Cultivating Maturity (3 steps?)

Toward yourself:
1. Divorce motivation and performance

2. Purify motivation, improve performance (if you're motivation is pure, then you will want to improve, and you will gladly accept help!)

3. Repeat step 2.

Toward others:
1. Divorce motivation and performance

2. Glory in their pure motivations, then help them improve (where appropriate!).

3. Repeat step 2.



What do you think? Would you change anything?

3 comments:

Erin Mumford said...

Give an example of divorcing motivation from performance.

Michael Wood said...

Thanks for asking. I mean that we ought to overcome the tendency to see people, including ourselves, as the things people do or create. An example of divorcing motivation and performance is President Uctchdorf's counsel during the Christmas devotional to receive gifts better by seeing gifts primarily as acts of love. Doing so separates the motivation from the gift (the performance).
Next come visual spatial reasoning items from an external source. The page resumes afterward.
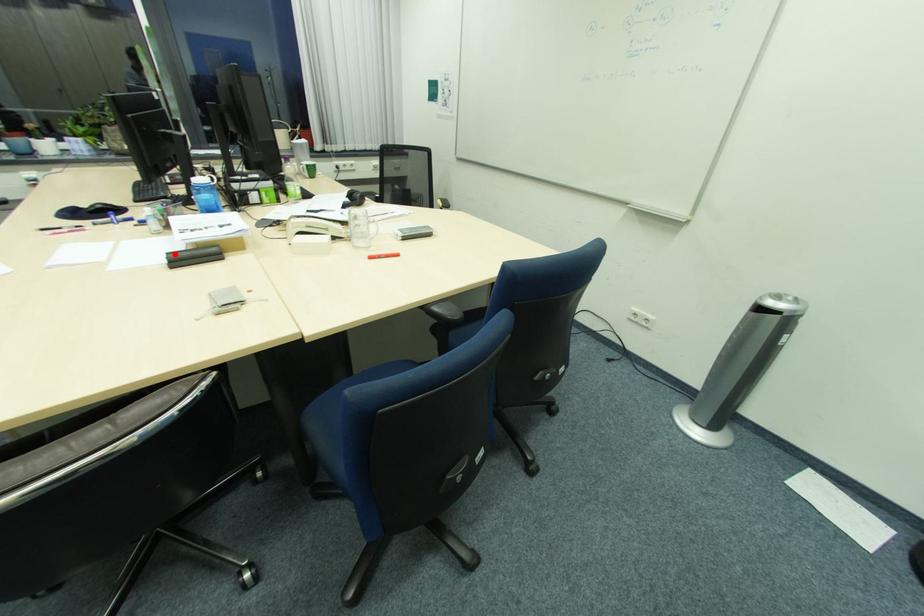
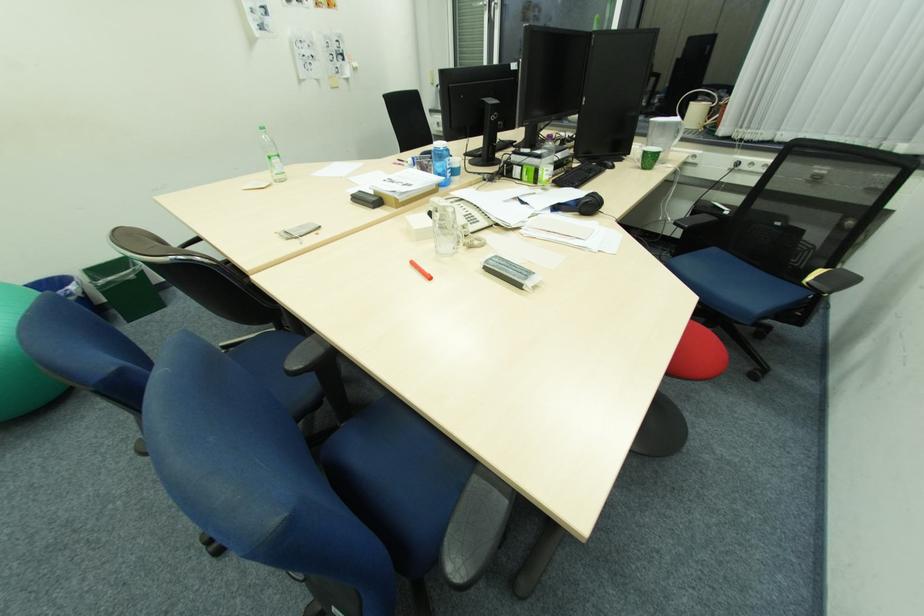
Locate, in the second image, the point that corresponds to the highlighted location in the first image.

(366, 192)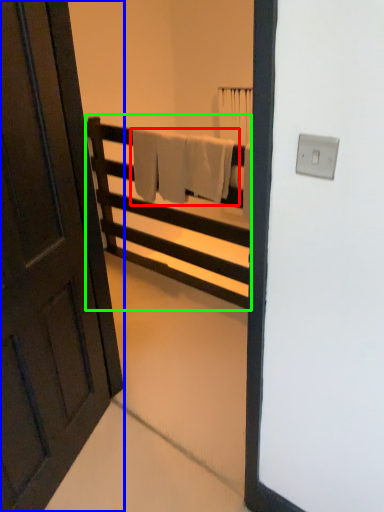
Question: Estimate the real-world distances between objects in this image. Which object is closer to bath towel (highlighted by a red box), door (highlighted by a blue box) or furniture (highlighted by a green box)?

Choices:
 (A) door
 (B) furniture

Answer: (B)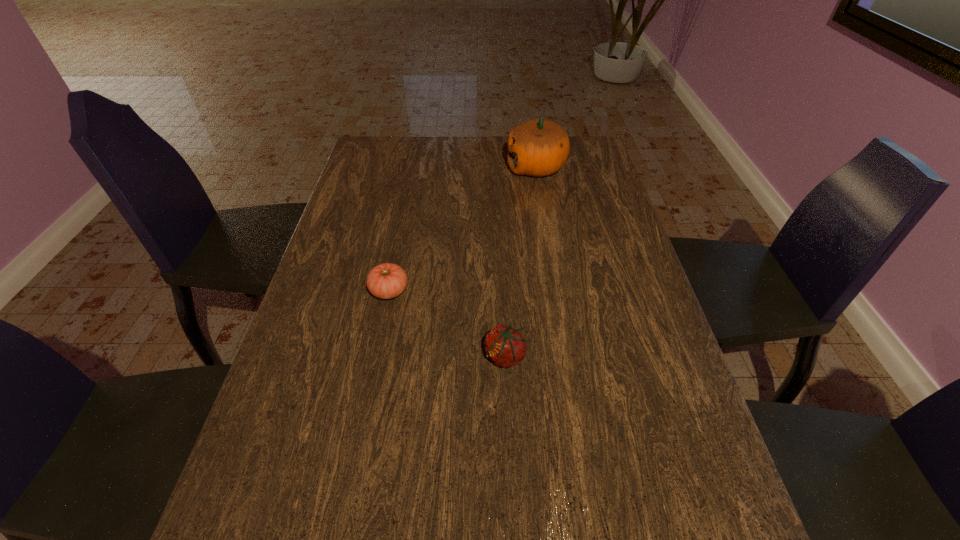
Find the location of a particular element. pumpkin is located at coordinates (538, 147).

Where is `the tallest object`? This screenshot has height=540, width=960. the tallest object is located at coordinates click(538, 147).

I want to click on the right tomato, so click(505, 346).

At what (x,y) coordinates should I click in order to perform the action: click on the nearest object. Please return your answer as a coordinate pair (x, y). This screenshot has height=540, width=960. Looking at the image, I should click on (505, 346).

In order to click on the second nearest object in this screenshot , I will do `click(385, 281)`.

Where is `the leftmost object`? the leftmost object is located at coordinates (385, 281).

The height and width of the screenshot is (540, 960). Find the location of `free space located on the face of the pumpkin`. free space located on the face of the pumpkin is located at coordinates (411, 167).

The image size is (960, 540). I want to click on free region located on the face of the pumpkin, so click(454, 167).

Where is `vacant space located on the face of the pumpkin`? The image size is (960, 540). vacant space located on the face of the pumpkin is located at coordinates (434, 167).

Locate an element on the screen. This screenshot has height=540, width=960. vacant space positioned on the back of the nearer tomato is located at coordinates (500, 266).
A personal example would be my own insecurity about writing and my reluctance to receive feedback. I struggle to separate who I am and what I desire from what I create, so critiques of my papers, however helpful, sometimes feel like personal attacks. I just want to be the person that can say, "I want this essay to be excellent, and I know that I cannot make it excellent in one shot, and when I fail, I'm just going to use that to help me improve."

Our desires may be noble, but our actions and products are always imperfect, so if we don't separate the two, we become very harsh judges of each other and ourselves.

That's what I had in mind, anyway.

Michael Wood said...

Also, I won't pretend that failing and receiving criticism is a joy! At most, I'd say it's bittersweet. But maybe bittersweet is good enough. Here is my favorite excerpt on the subject. It's from The Mysterious Benedict Society and the Prisoner's Dilemma.

“Maybe we should acquire a taste for bittersweet,” said Reynie with a grin.
“Then everything would feel wonderful.”
“That’s stupid,” Constance snipped. “If it felt wonderful,
then it wouldn’t be bittersweet, would it?”
Reynie only shrugged. He wasn’t at all sure about that.